First, the Committee should enact a hard, nominal discretionary spending freeze at the FY2012 levels. Savings: $971 billion.
Secondly, the following reforms offer multiple ways for the committee to find its way to $1.5 trillion in savings (calculated over ten years, unless otherwise noted):
Revive federalism – Give states control over their Medicaid programs, remaining federal welfare programs and transportation spending.
Devolving transportation to the states:
Savings: $540 billion
Block-granting Medicaid:
Savings: $750 billion
Decrease the regulatory burden – Regulatory budgets have grown by 72.5 percent over the past decade, which is much faster than the reported costs of regulations in the same time period.

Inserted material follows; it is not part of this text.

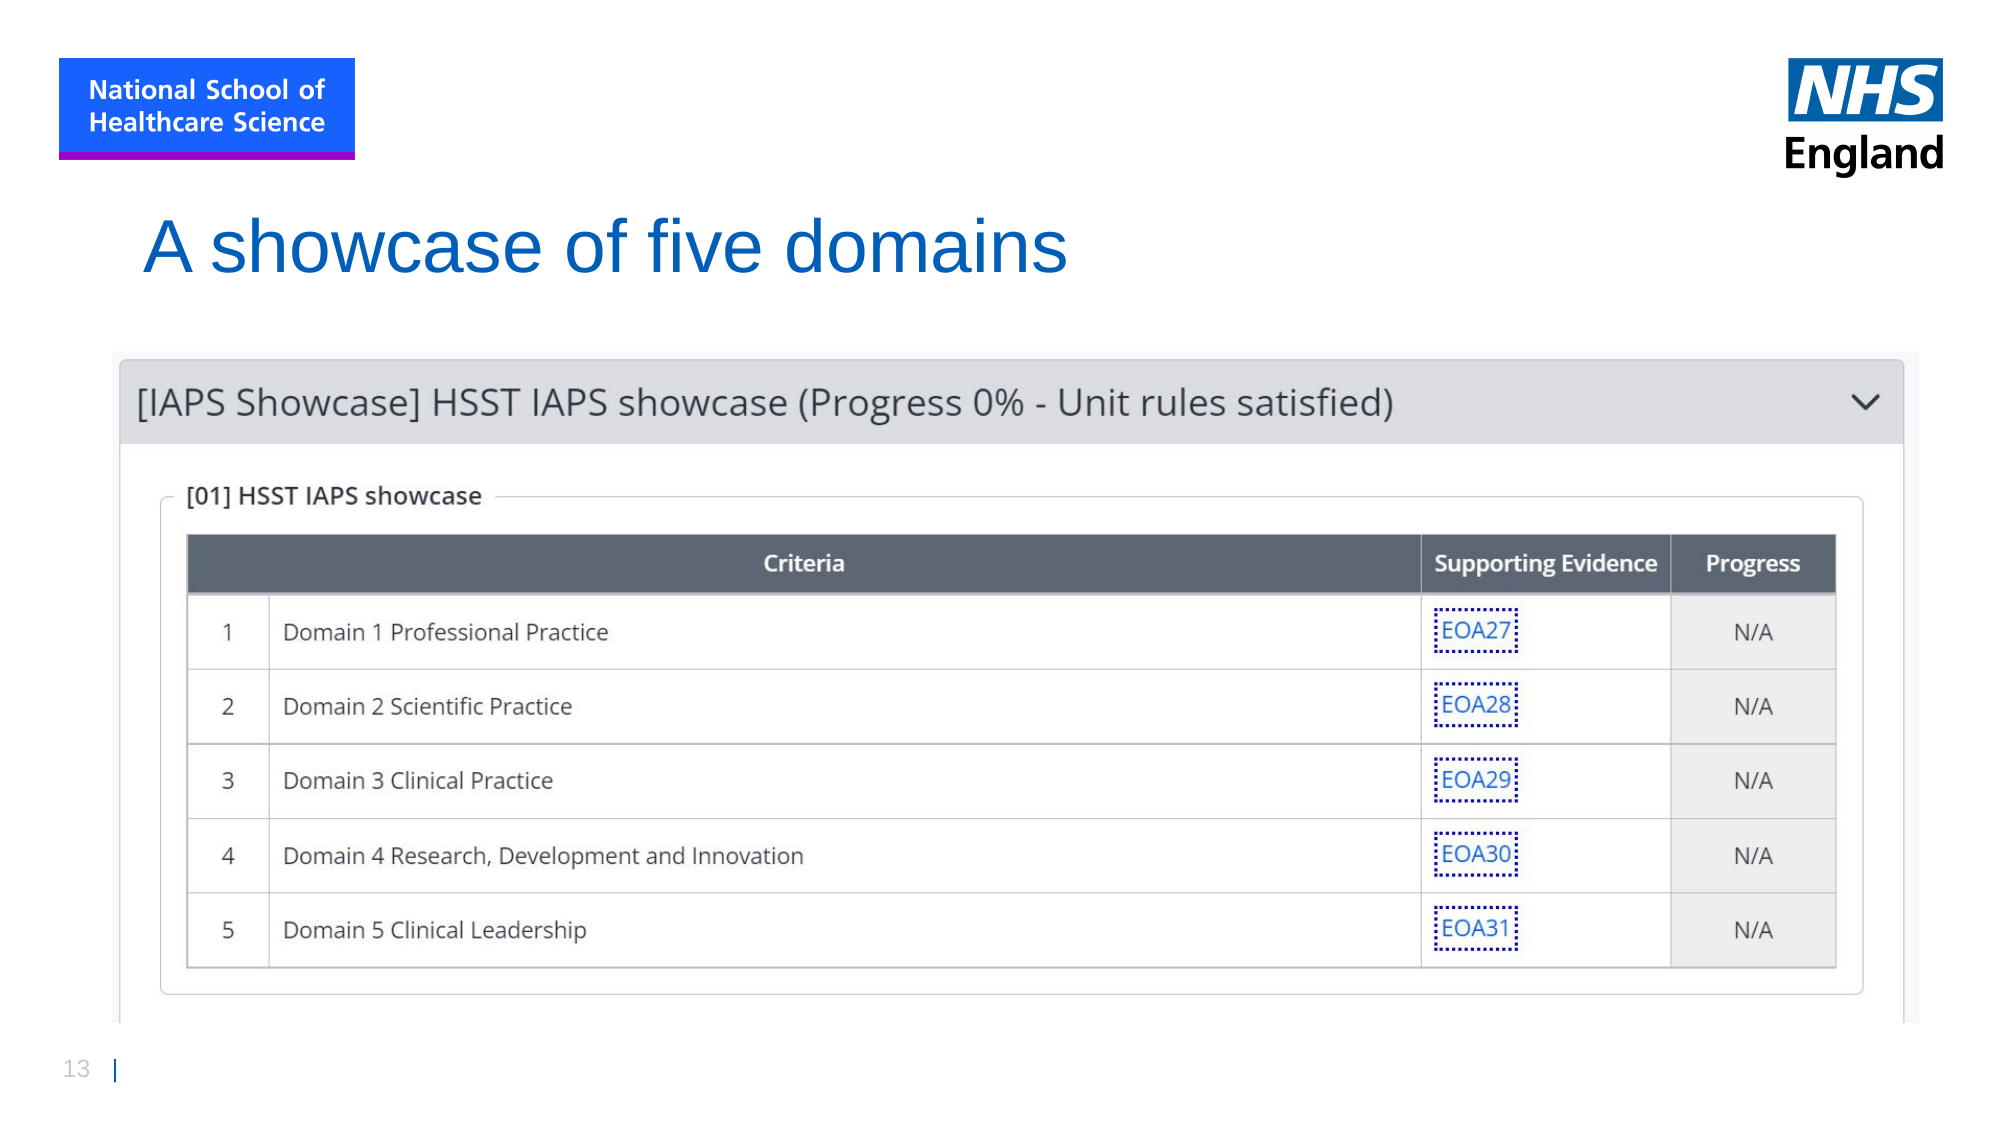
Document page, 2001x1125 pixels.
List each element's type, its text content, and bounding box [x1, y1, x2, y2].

title A showcase of five domains [128, 198, 1875, 299]
picture [112, 351, 1919, 1023]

Simply freezing spending on regulatory agencies’ at its ten-year average would create real savings while stemming aggressive regulatory overreach.
Savings: $298 billion
Eliminate costly federal labor mandates – federal labor laws inflate the cost of construction projects with arbitrary wage mandates and uncompetitive union requirements.
Repealing the Davis-Bacon Act:
Savings: $108 billion
Repealing Project Labor Agreements:
Savings: $24 billion
Spending Reform
Stop appropriating for unauthorized programs
Power-hungry appropriators annually fund programs and agencies whose authorizations have expired.
First year savings: $290 billion (2010 CBO estimate, does not include “indefinite” appropriations)
Prohibit authorizing and appropriating in the same bill
Obamacare is a prime with examples...
(Excerpt) Read more at atr.org ...
Take this article and others I found to the fight to the Libs on their own turf; put the Left on the defensive at Digg and at Reddit and in Stumbleupon and Delicious
A freeze at 2012 levels? How about at 2008 levels?
That’s nice.
Now, how do we sue Congress in Federal court for illegally outsourcing their jobs and one man/one vote duties?
Central Planning is a disaster in the making. If Congress did its job (which is MY flawed thinking) each committee of jurisdiction couls be told to do a few things:
1) STOP baseline budgeting
2) Cut 5% each year for "X" years.
3) Reduce burdensome regulations, and thus reduce the costs for compliance.
If congress did its job, there would be no need for the super-duper-committee.
Ten years????? how come spending is immediate, but cuts have to take ten years???????...
feces alert
It is easy to get rid of $1.5 trillion over ten years. Just eliminating the DOEs (Education and Energy) would roughly do it.